*Exercise*
Whichever lines of the entries hold the word "down" should be identified and copied.

-----

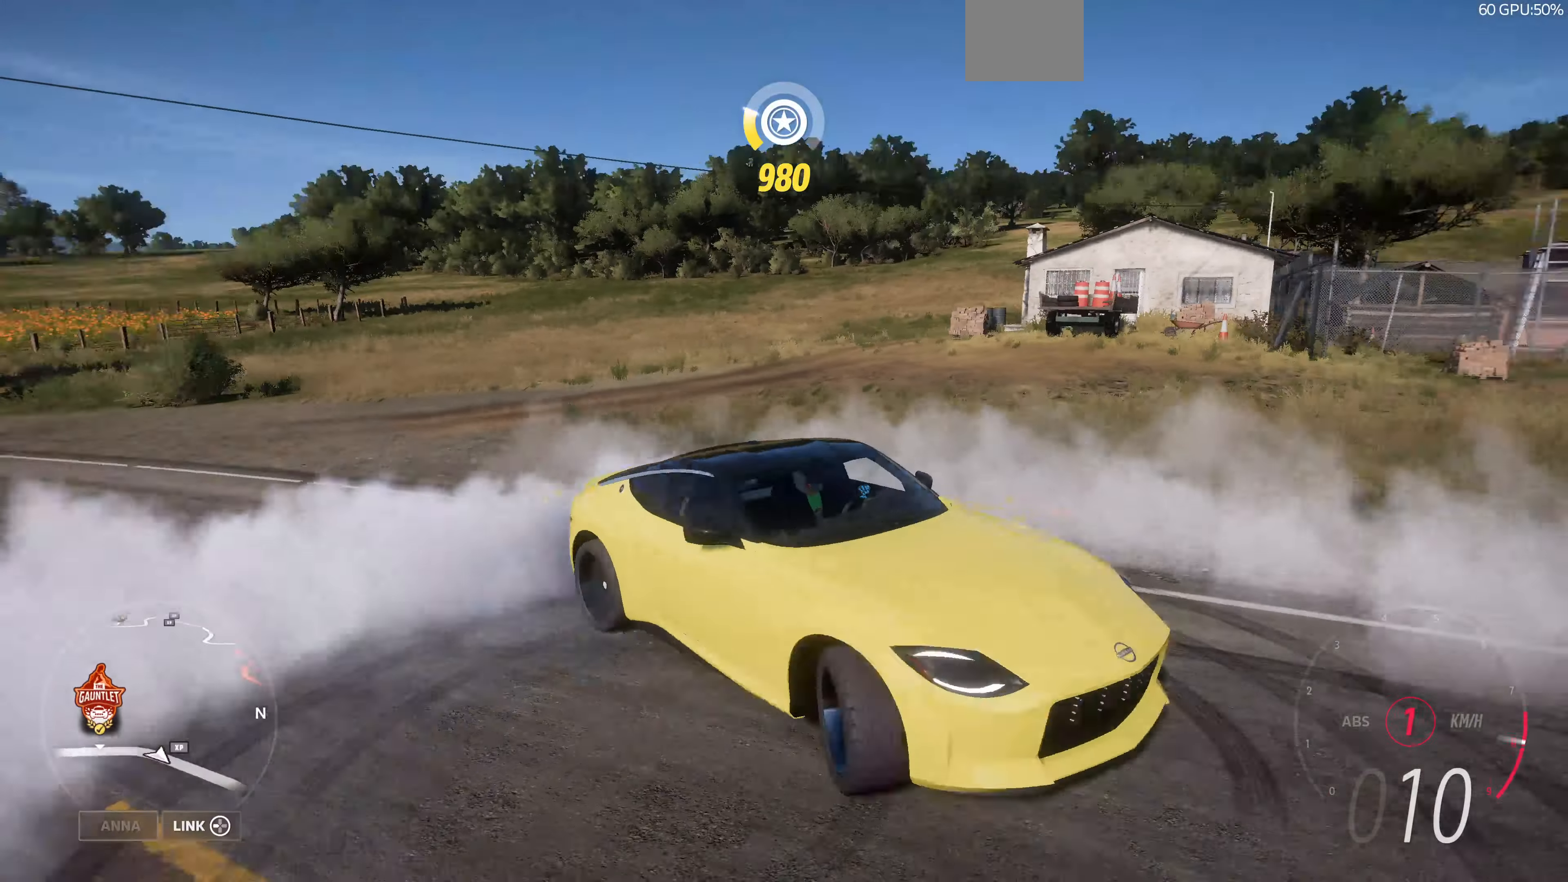
{"buttons": ["R2"], "left_stick": "up-right", "right_stick": "down-left", "events": [[67, "right_stick", "down-left"]]}
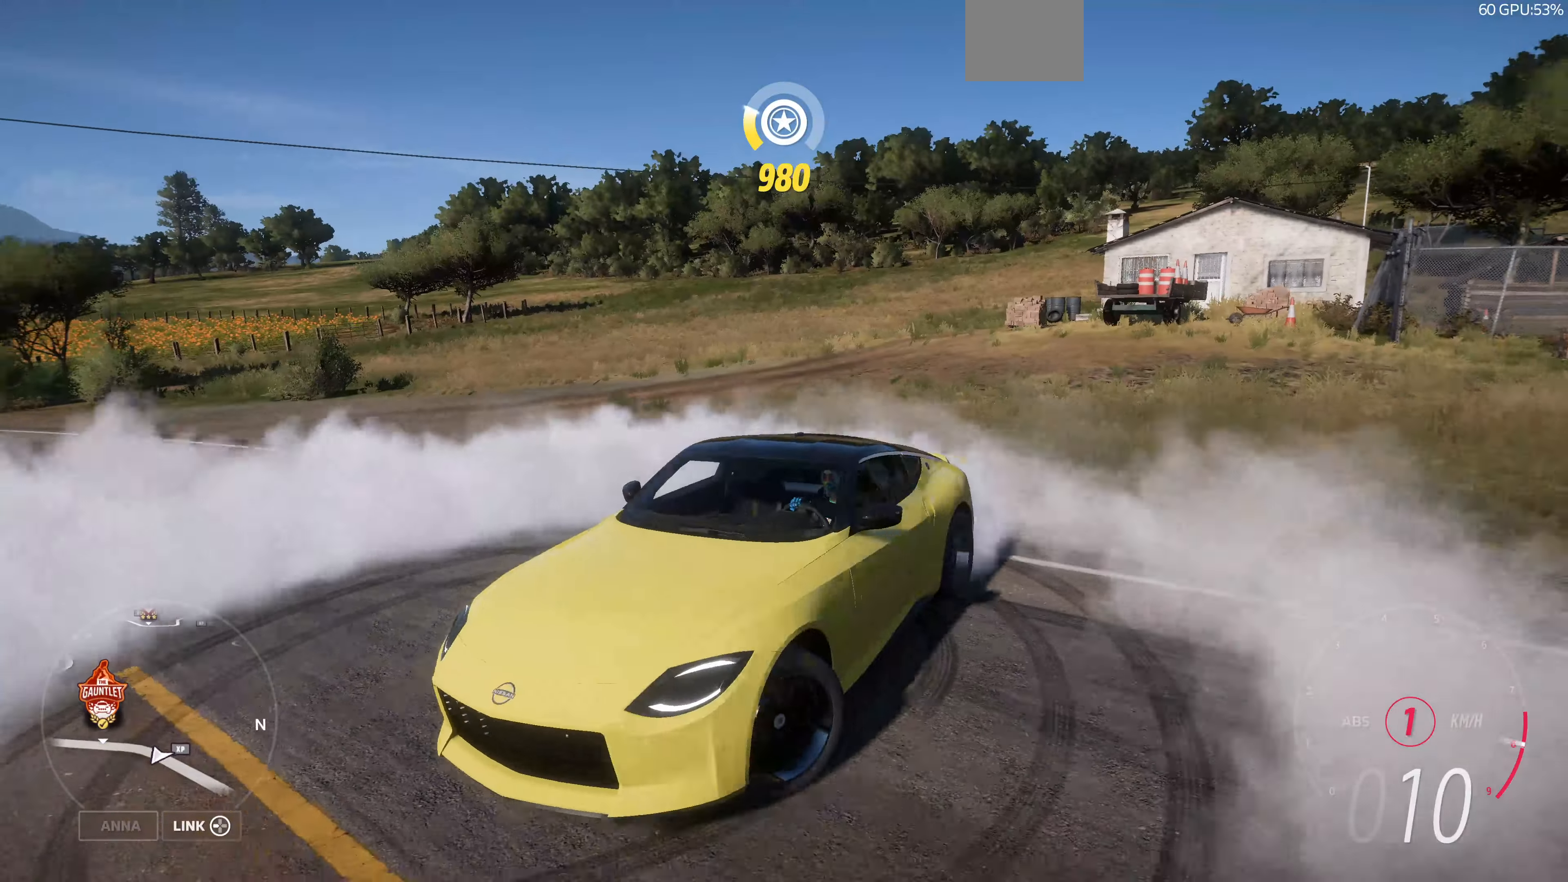
{"buttons": ["R2"], "left_stick": "center", "right_stick": "up-right", "events": [[100, "right_stick", "down"], [267, "right_stick", "down-right"], [300, "left_stick", "right"], [434, "left_stick", "center"], [434, "right_stick", "up-right"]]}
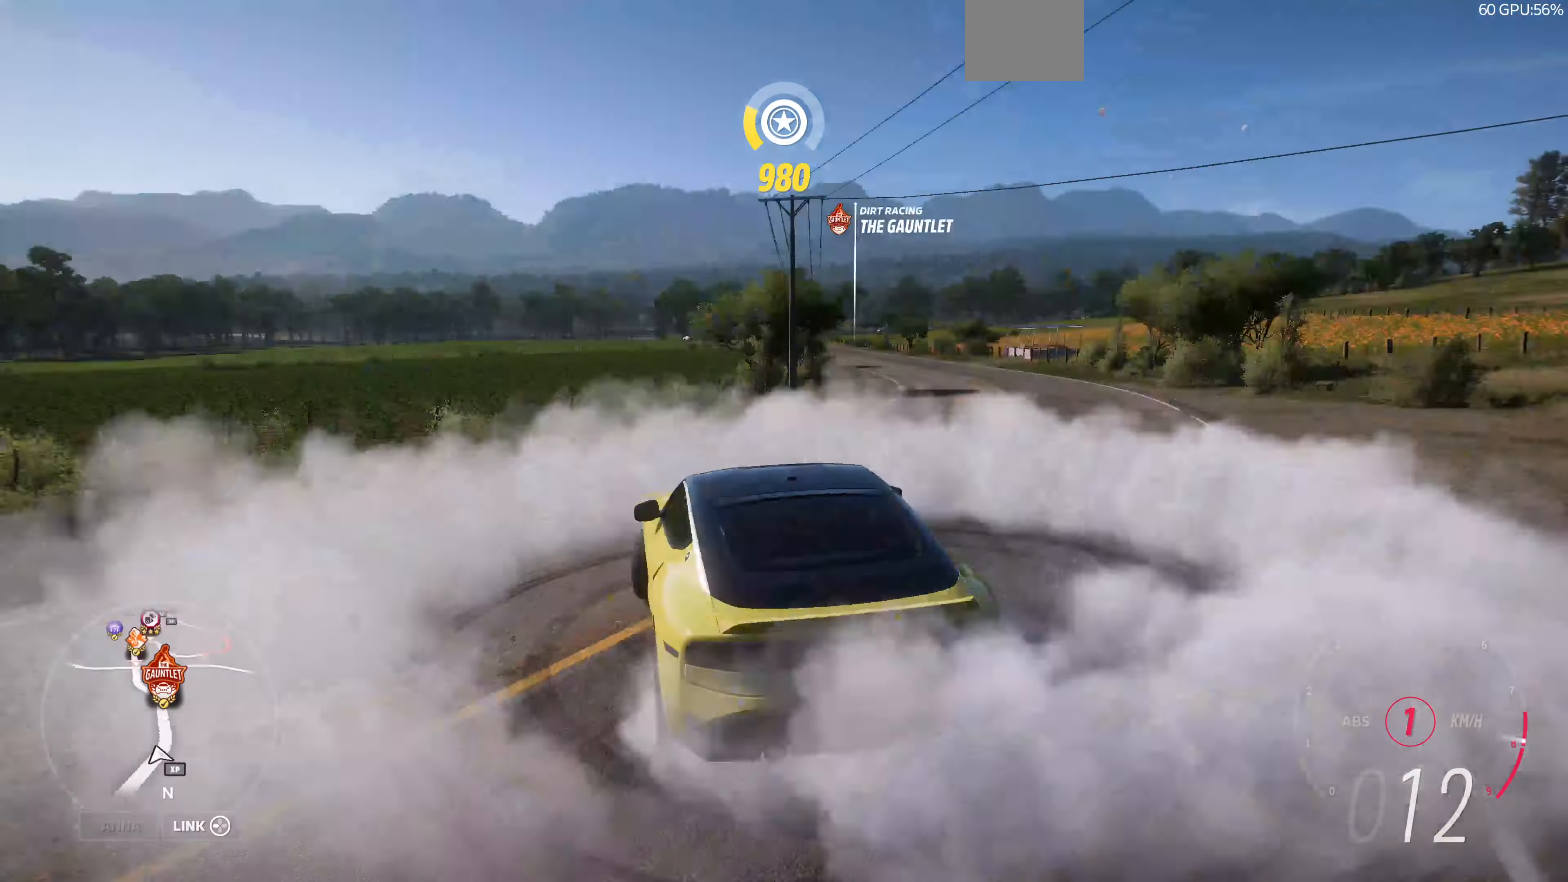
{"buttons": ["R2"], "left_stick": "left", "right_stick": "up", "events": [[34, "right_stick", "up"], [100, "R2", "up"], [300, "left_stick", "left"], [467, "R2", "down"]]}
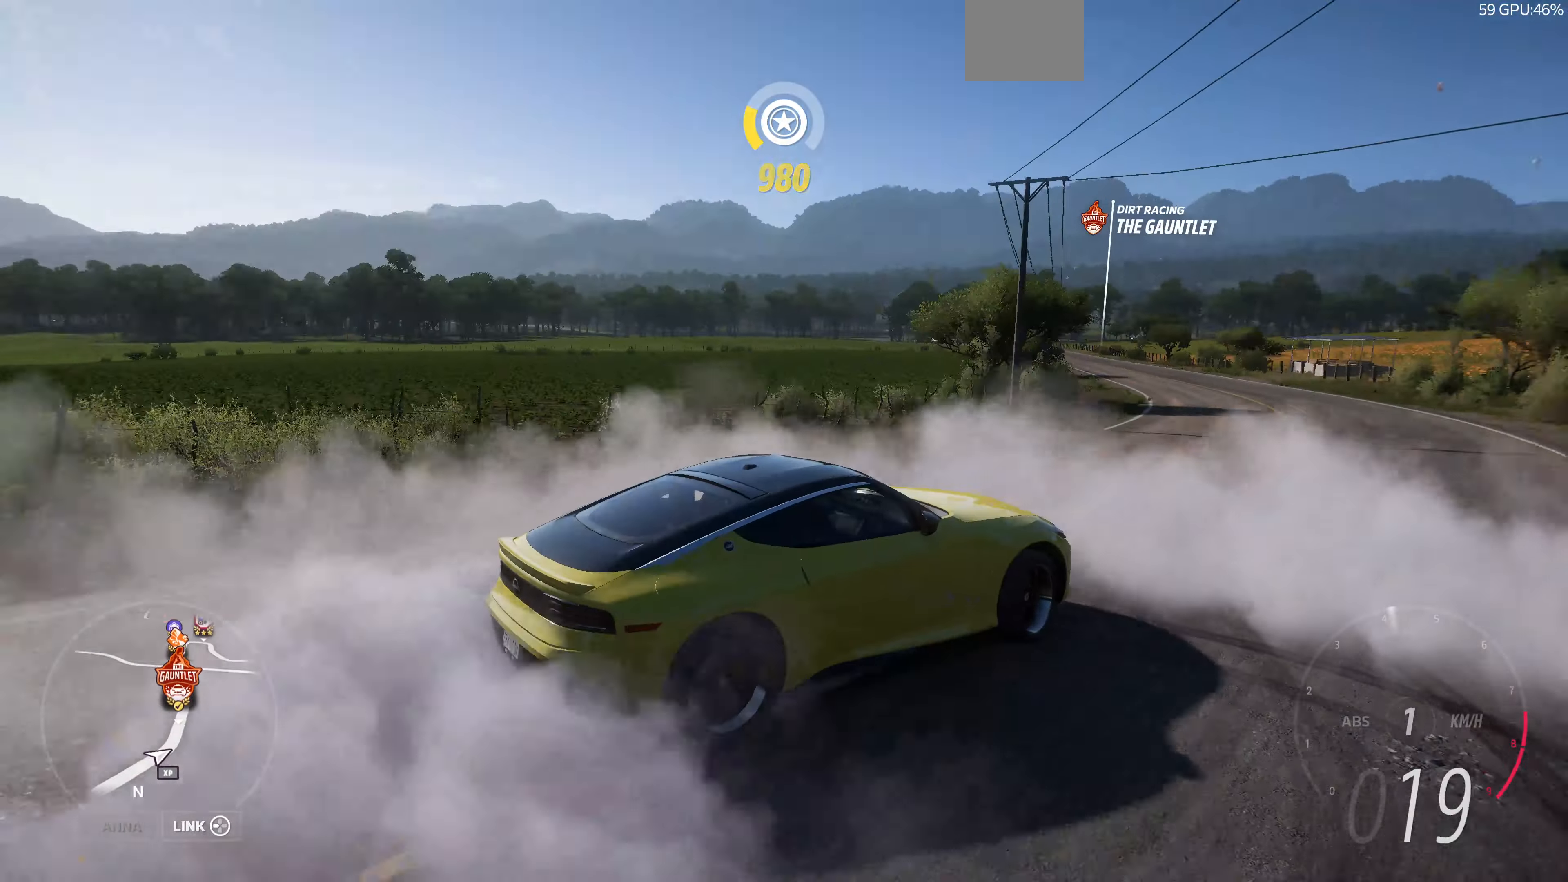
{"buttons": ["R2"], "left_stick": "left", "right_stick": "up", "events": []}
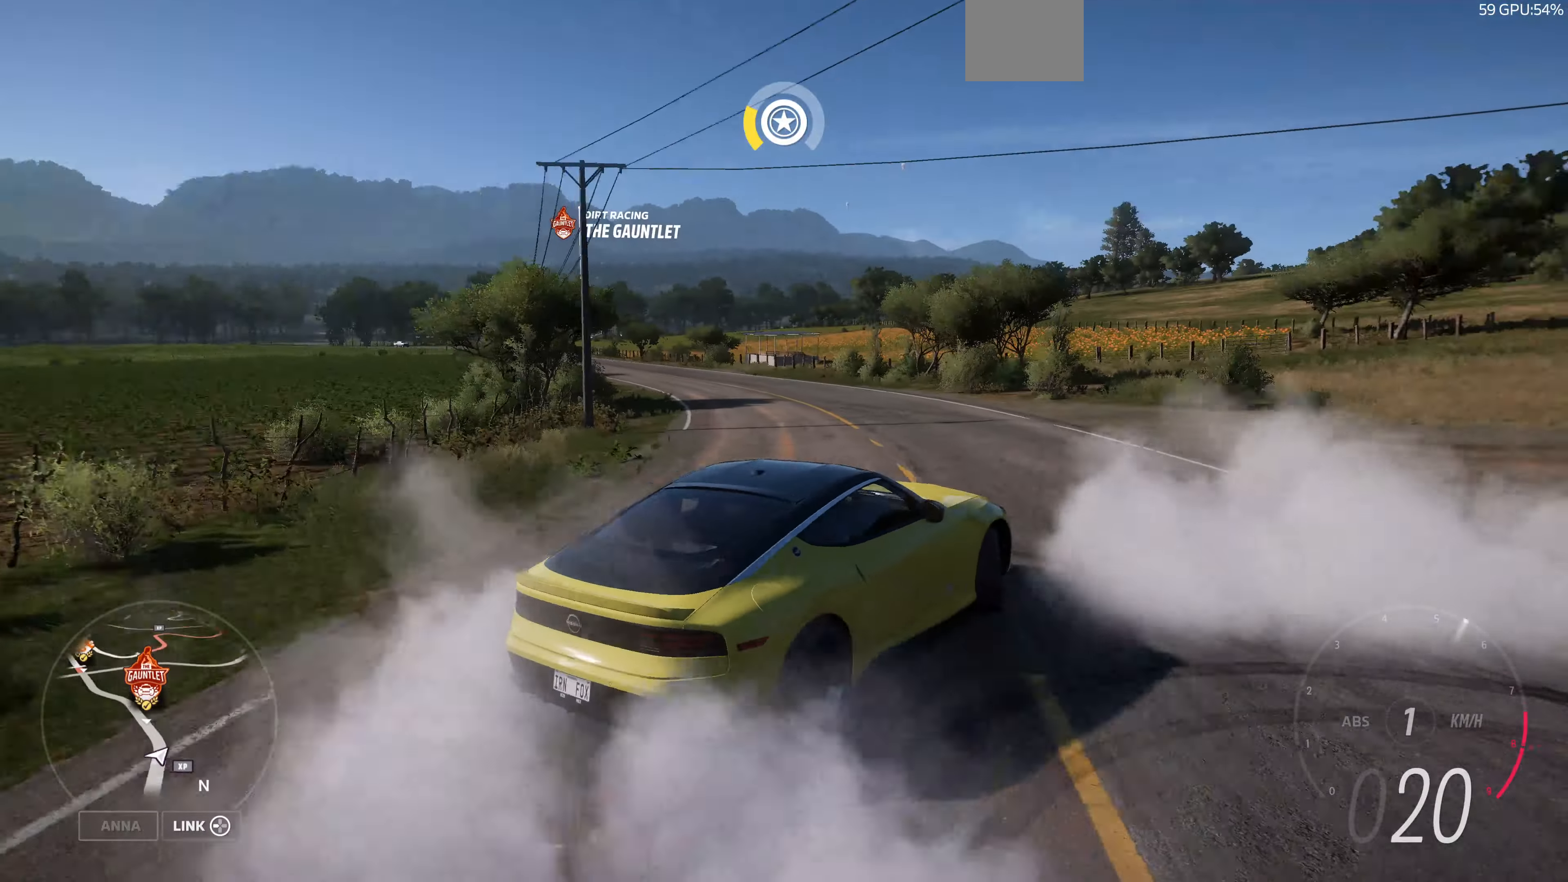
{"buttons": ["R2"], "left_stick": "left", "right_stick": "up", "events": []}
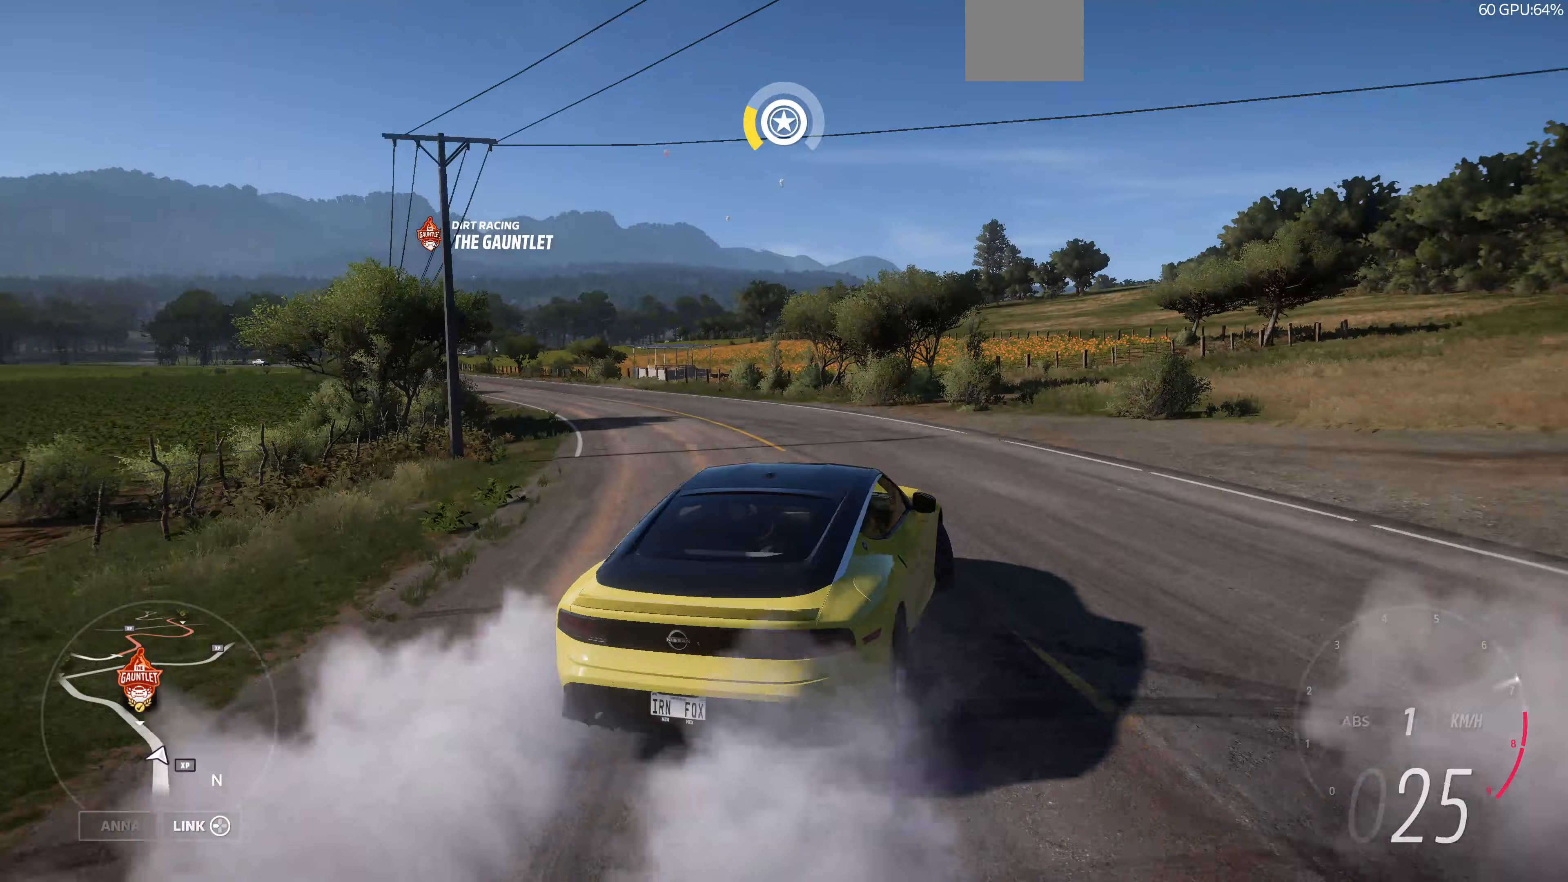
{"buttons": ["R2"], "left_stick": "up-right", "right_stick": "center", "events": [[133, "left_stick", "center"], [267, "left_stick", "right"], [300, "right_stick", "center"], [333, "left_stick", "up-right"]]}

-----

*Solved exercise*
{"buttons": ["R2"], "left_stick": "up-right", "right_stick": "down-left", "events": [[67, "right_stick", "down-left"]]}
{"buttons": ["R2"], "left_stick": "center", "right_stick": "up-right", "events": [[100, "right_stick", "down"], [267, "right_stick", "down-right"], [300, "left_stick", "right"], [434, "left_stick", "center"], [434, "right_stick", "up-right"]]}
{"buttons": ["R2"], "left_stick": "left", "right_stick": "up", "events": [[34, "right_stick", "up"], [100, "R2", "up"], [300, "left_stick", "left"], [467, "R2", "down"]]}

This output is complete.